* [Task directions]: From the data below, copy each line that includes the word "экстремизма".

** Opening Information supplied block **

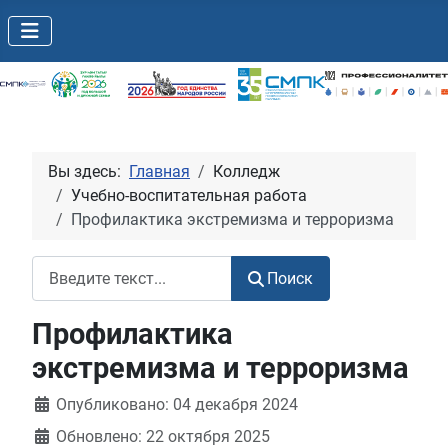
Вы здесь:
Главная
Колледж
Учебно-воспитательная работа
Профилактика экстремизма и терроризма
Поиск
Поиск
Профилактика
экстремизма и терроризма
Информация о материале
Опубликовано: 04 декабря 2024
Обновлено: 22 октября 2025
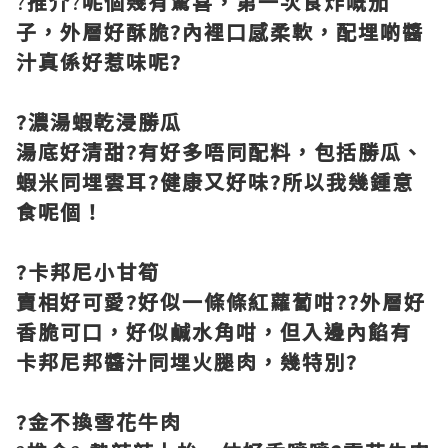
?
推介
?
呢個幾有驚喜，第一次食炸嘅茄
子，外層好酥脆?內裡口感柔軟，配埋啲醬
汁真係好惹味呢?
?濃湯蝦乾浸勝瓜
湯底好清甜?有好多唔同配料，包括勝瓜、
蝦米同埋雲耳?健康又好味?所以我幾鍾意
食呢個！
?卡邦尼小甘筍
賣相好可愛?好似一條條紅蘿蔔咁??外層好
香脆可口，好似鹹水角咁，但入邊內餡有
卡邦尼邦醬汁同埋火腿肉，幾特別?
?金不換雪花牛肉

** Closing Information supplied block **

* [Reply to the task]:
Профилактика экстремизма и терроризма
экстремизма и терроризма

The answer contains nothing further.